Humans are built to solve puzzles. The entire course of our evolutionary history has, at its core, been about solving various puzzles. Once upon a time, that meant puzzles like, “How do I kill things to eat them even though I am small?” and, “What should we do with all this poop we keep making?” Now, puzzles are fun and typically involve math, strategy, and logic. Call them brainteasers or mind games or shovelware, puzzles are a gaming genre unto themselves (in addition to being part of just about every other genre too).
But puzzle ubiquity wasn’t always the law of the gaming land. For years, most puzzle games used hopped-up board game mechanics where players did feats of memorization or organization. Puzzle games were often a static, two-dimensional experience that felt more like something you’d find in the back of a newspaper than inside the circuits of a Super Famicom. Great for killing time and a fun distraction, but far from an immersive experience.
Then, everything changed.
Arguably the most important puzzle game ever released, Myst is available now on Xbox Game Pass. Here’s why there’s never been a time to revisit this early ‘90s best-selling classic.
Myst was released in 1993 as the brainchild of brothers Robyn and Rand Miller, who spent most of their careers developing children’s titles. They pitched their creation to Sunsoft as something different.
This wasn’t your standard puzzle game. It was a new genre unto itself, as subsequent sequels, Kickstarters, and spiritual successors would prove. This puzzle game had story, setting, atmosphere — all the trappings of a roleplaying fantasy without the warriors and wizards. Instead, players were plopped onto a mysterious island with little direction and encouraged to explore and observe. There are no lives or fail states or timers in Myst. You either figure stuff out, or you don’t.
For many gamers, “don’t” was how they experienced Myst. Sure, it was popular. It was the best-selling PC game of all time until it was dethroned by The Sims. I remember being a child in the ‘90s and hearing parents (!) talk about playing this game. One of my classmates made a physical Myst notebook for tracking clues and shared it with my middle school history teacher Mrs. Biddle. It popped up on The Simpsons, which blew my mind.
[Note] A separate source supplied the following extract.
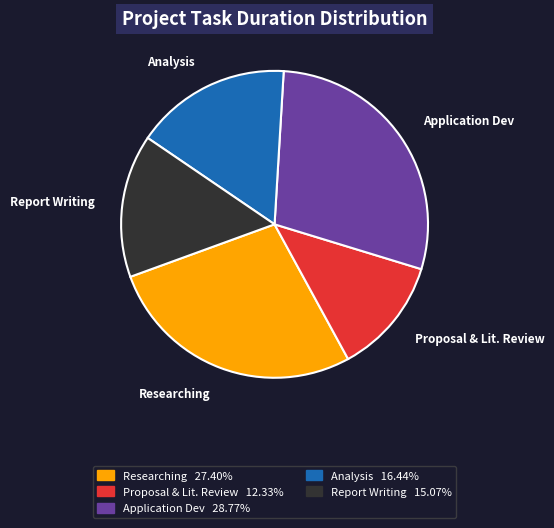

How many segments does this pie chart have?

5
Even now, Myst is freaking tough. As a point-and-click adventure, it doesn’t age especially well given how many breadcrumbs and clues game developers give us nowadays. If you’re looking for a ludicrous challenge, go in cold with no context and try to solve it all yourself. Let me know when you reach the Mazerunner so I can laugh at your tears.
There is another way, though. A better way, if you value your time and sanity. When Myst launched, the internet wasn’t a thing yet. There were no forums and no sites like Inverse to serve up tips, tricks, cheats, and walkthroughs. You had some gaming magazines, some word-of-mouth, and the occasional gamer tips hotline. That’s it.
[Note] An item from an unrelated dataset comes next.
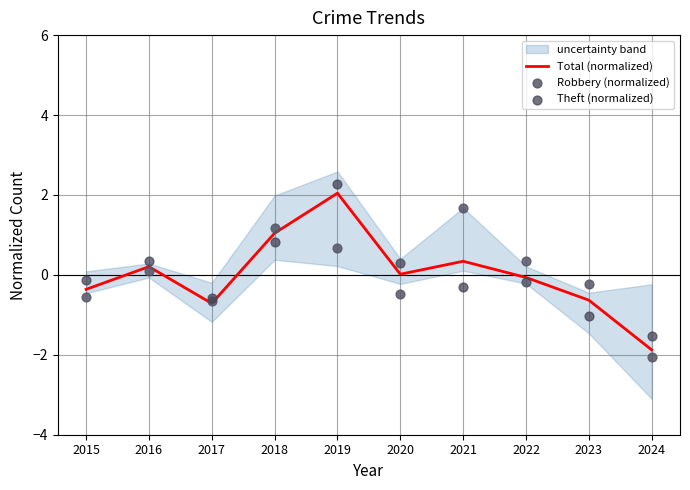

Is the value of Robbery (normalized) at 2015 greater than the value of Total (normalized) at 2017?

Yes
Now, things are different. Now, you can dive into Myst and confront the game that daunted you for decades with YouTube in your back pocket. You can experience all the things that made it a bestselling phenomenon with the benefit of a little help every now and then (or a lot). You can play Myst on your own terms and maybe process some unresolved childhood angst. Remember, the real puzzle is the rage quits we had along the way.
Myst is available now on Game Pass, as well as for sale on Nintendo Switch, PC, and Playstation.